Ming Zeng

 

 

E-mail: zengx038@umn.edu

Thesis advisor: Ashley Haase

Year entered: 2006

Degrees received:
B.S., Basic Medicine, Harbin Medical University, Harbin, China 2006

Honors and Awards:

  • MICaB Travel Award Fall Semester 2008
  • 2. Global Health Award from Keystone meeting

Thesis research:
The organized structure of secondary lymphoid tissue (SLT) constitutes a microenvironment that plays a critical role in naïve T cell homeostasis, by promoting interactions between naïve T cells and stromal cells, which are the major producers of cytokines and growth factors such as IL-7 on which naïve cells depend for survival, proliferation, and differentiation. However, how the structure of SLT changes during HIV/SIV infection is unknown.
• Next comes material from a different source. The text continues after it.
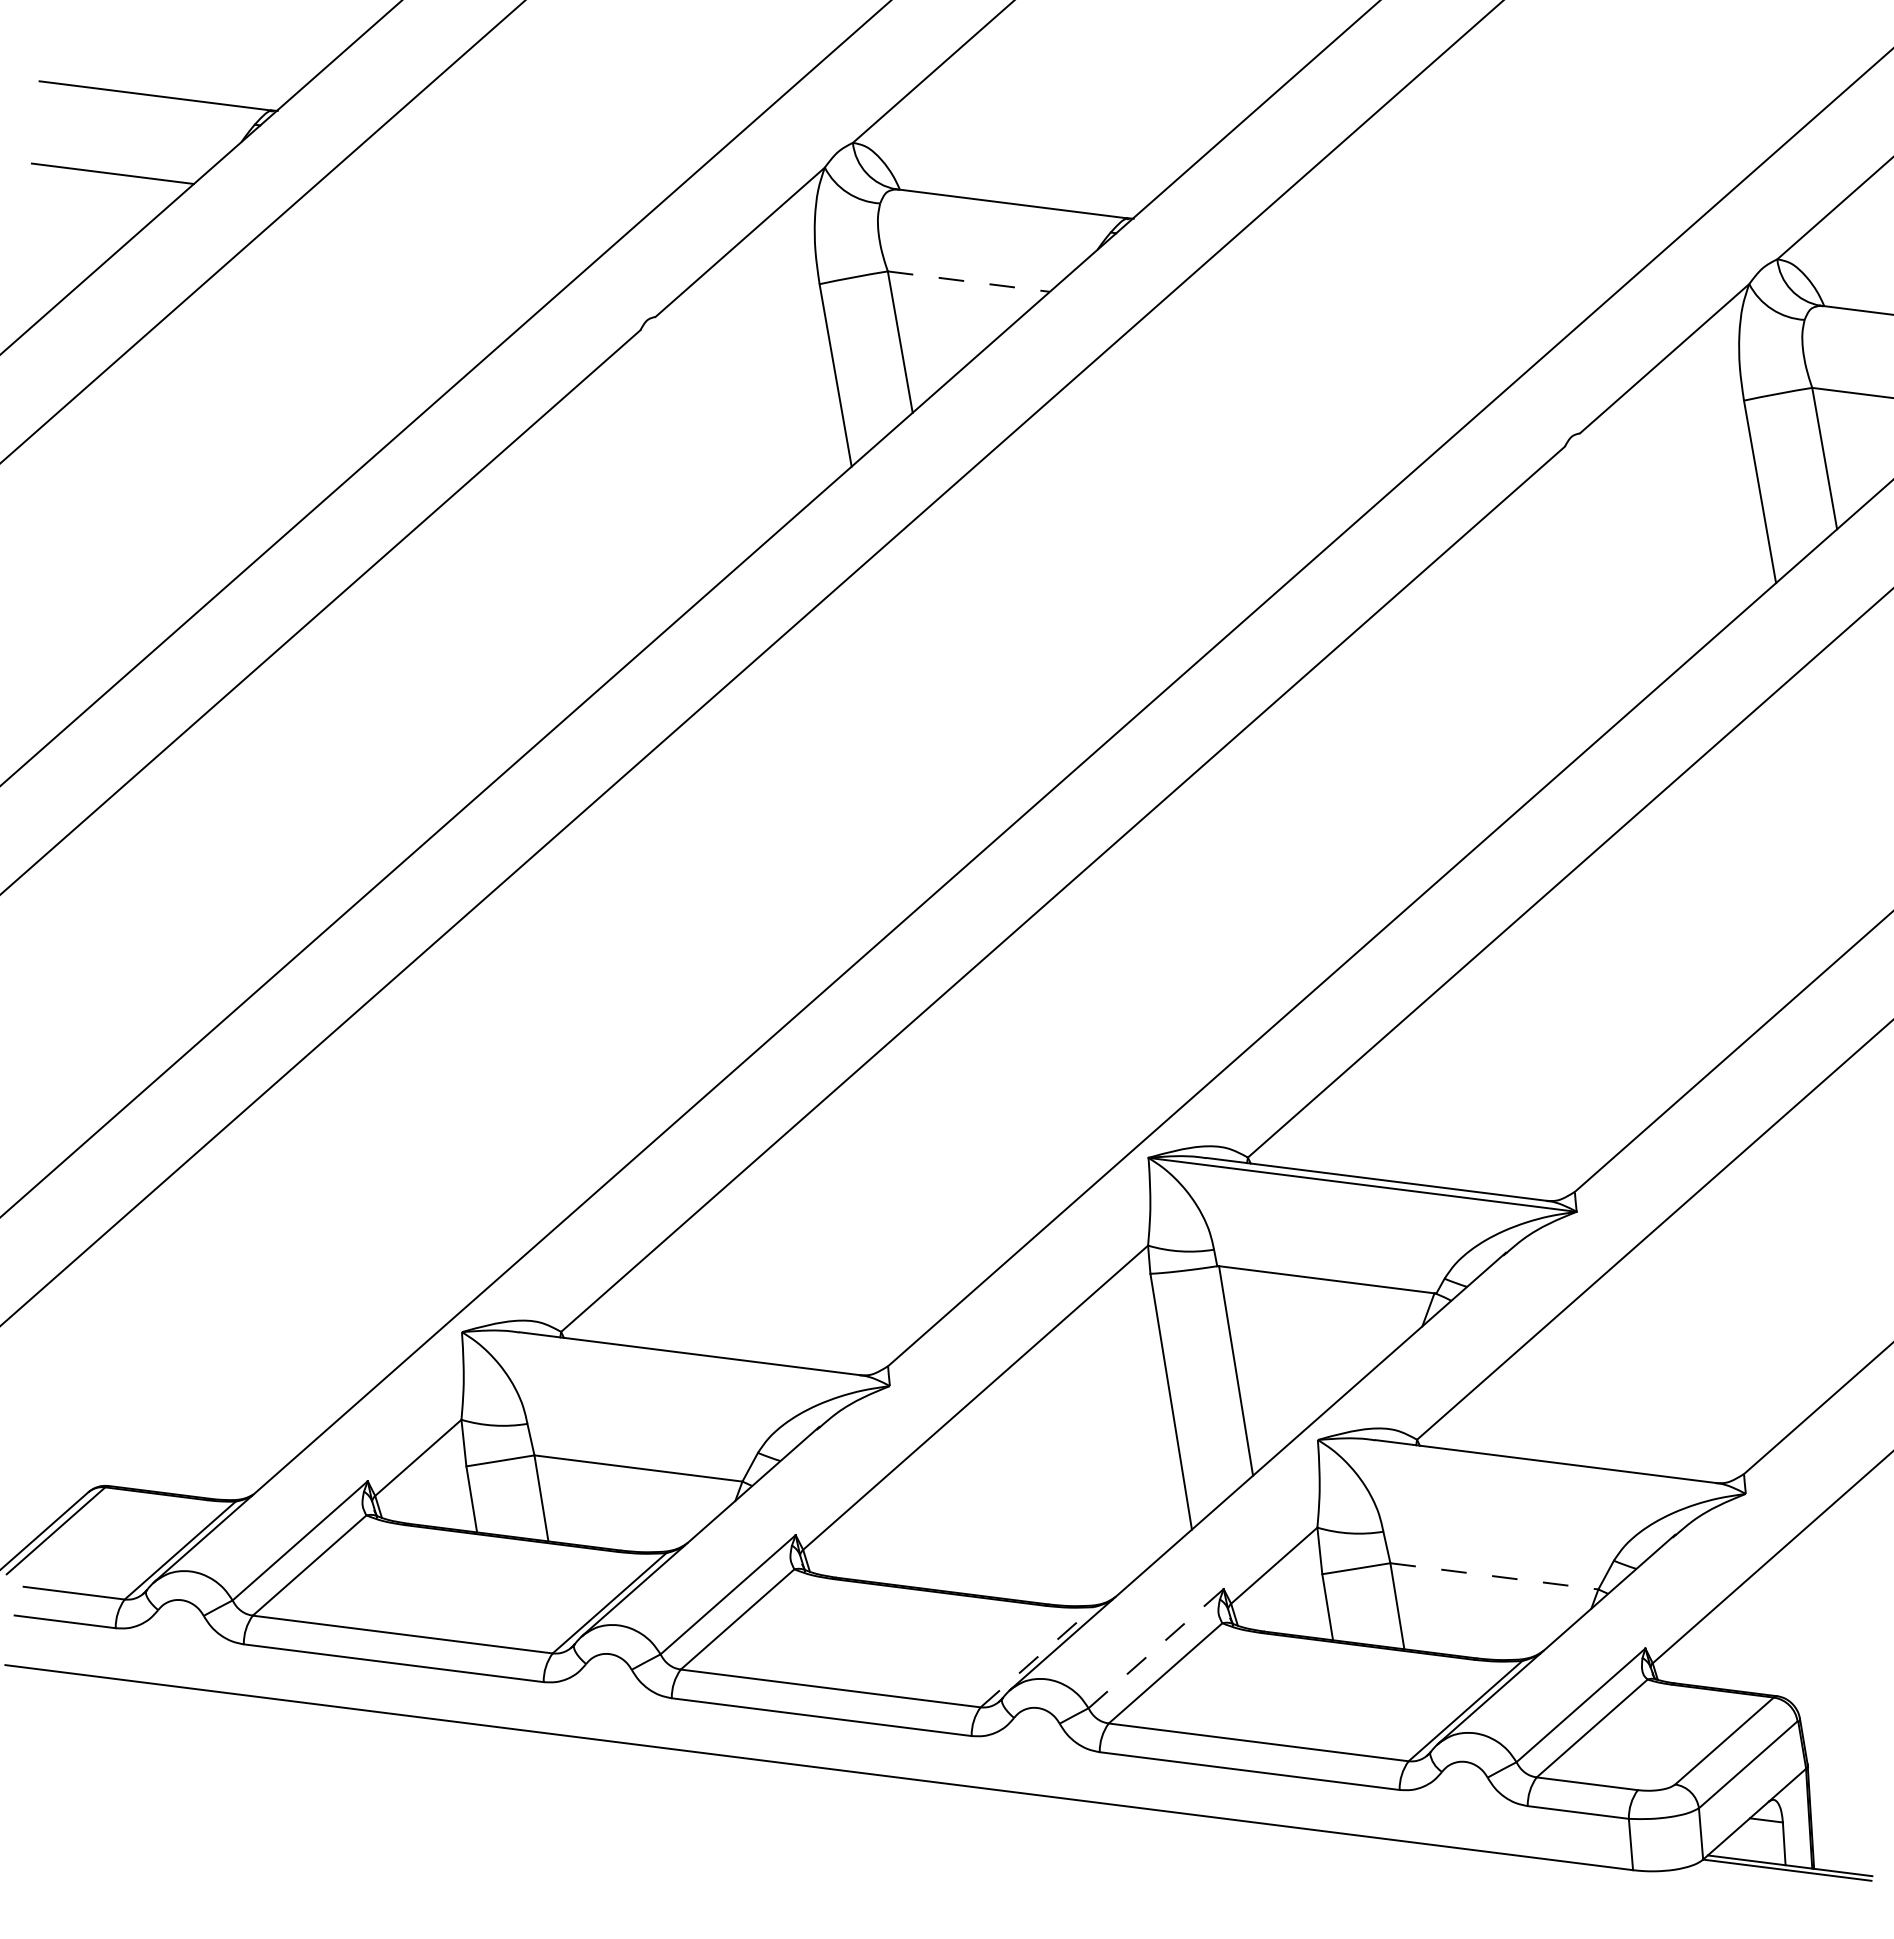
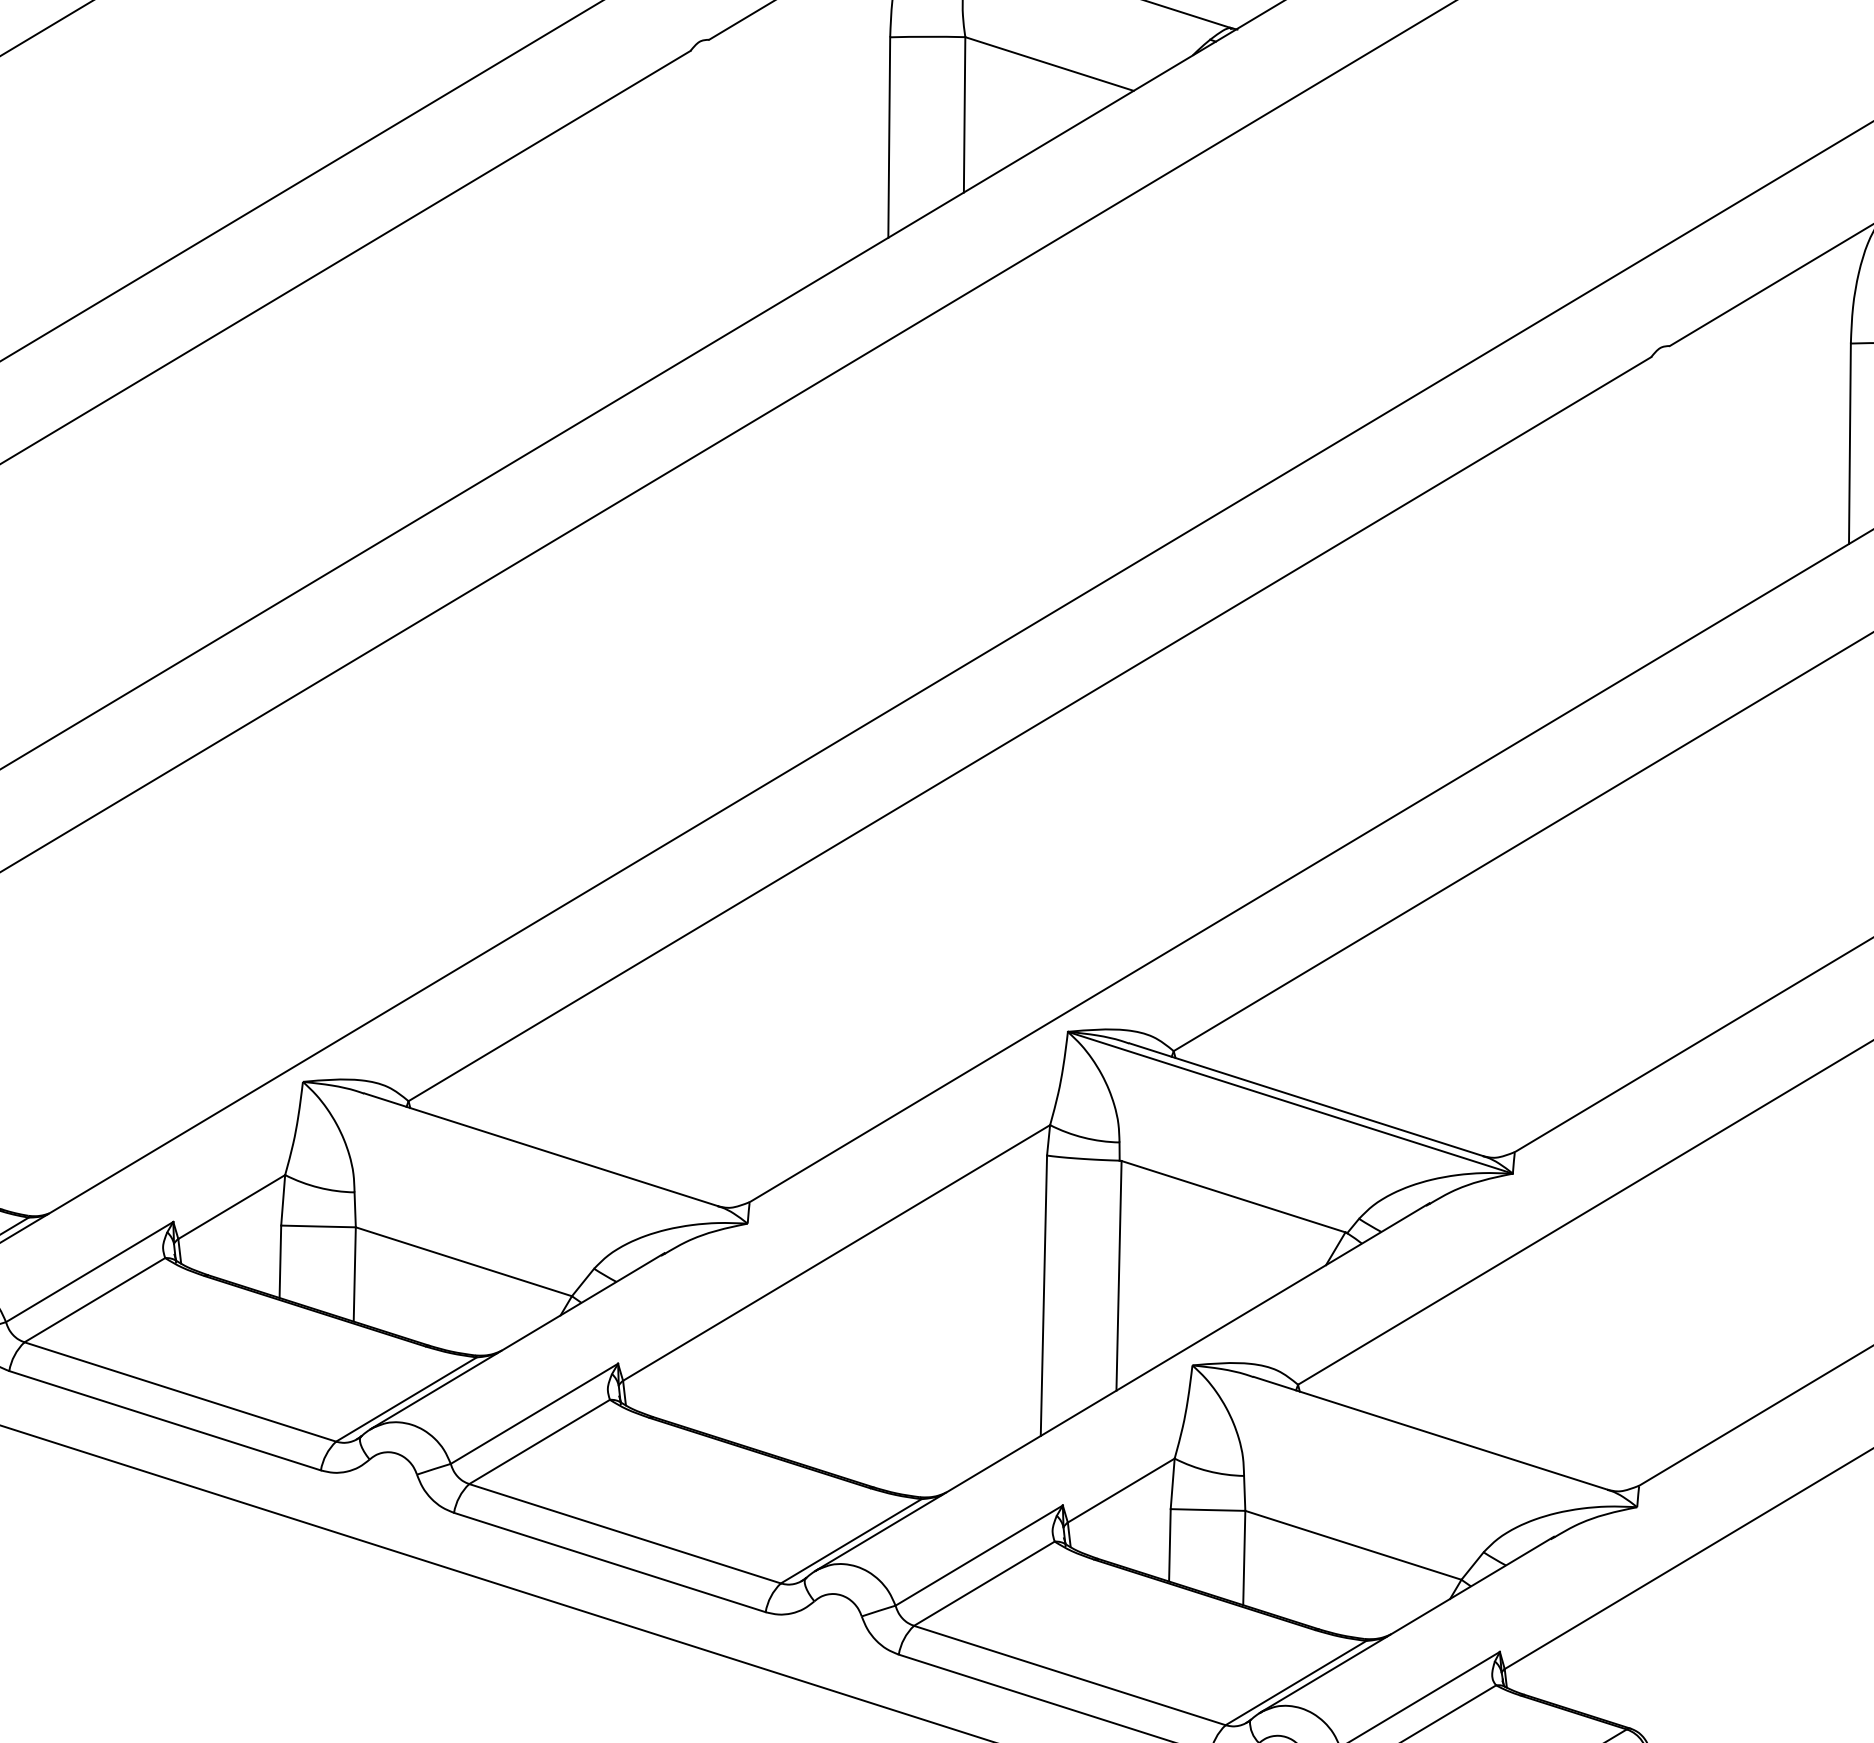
line: (968, 281) -> (1049, 63), dashed -> solid
line: (1494, 1576) -> (1353, 1545), dashed -> solid
line: (1156, 1648) -> (979, 1555), dashed -> solid
line: (1037, 1657) -> (851, 1541), dashed -> solid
In my previous research, I found that during SIVmac251 infection of rhesus macaques (RMs), stromal cells--fibroblastic reticular cells (FRCs) and follicular dendritic cells (FDCs)-- are lost and IL-7 levels are decreased, associated with the loss of stromal cells. Collagen deposits also replace the FRC networks to entrap and limit the access of lymphocytes to the residual stromal cells. The loss of stromal cells and deposition of collagen is significantly correlated with the loss of naïve T cells, consistent with the conclusion that the destruction of the SLT architecture plays an important role in the loss of naïve T cells in SIV infection. We further show that the SLT architecture remains intact in the chronic nonpathogenic SIV infection of sooty mangabeys (SMs), along with normal level of naïve T cells in the SLT. In next step, I am going to investigate the mechanisms leading to the loss of stromal cells during SIV infection by using immunohistochemistry and in situ hybridization techniques.

Publications:
J. D. Estes, S.N. Gordon, M Zeng, A.M. Chahroudi, R.M. Dunham, S.I. Staprans, C.S. Reilly, G. Silvestri, A.T. Haase. 2008. Early Resolution of Acute Immune Activation and Induction of PD-1 in SIV-Infected Sooty Mangabeys Distinguishes Nonpathogenic from Pathogenic Infection in Rhesus Macaques. J Immunol. 15;180(10):6798-807.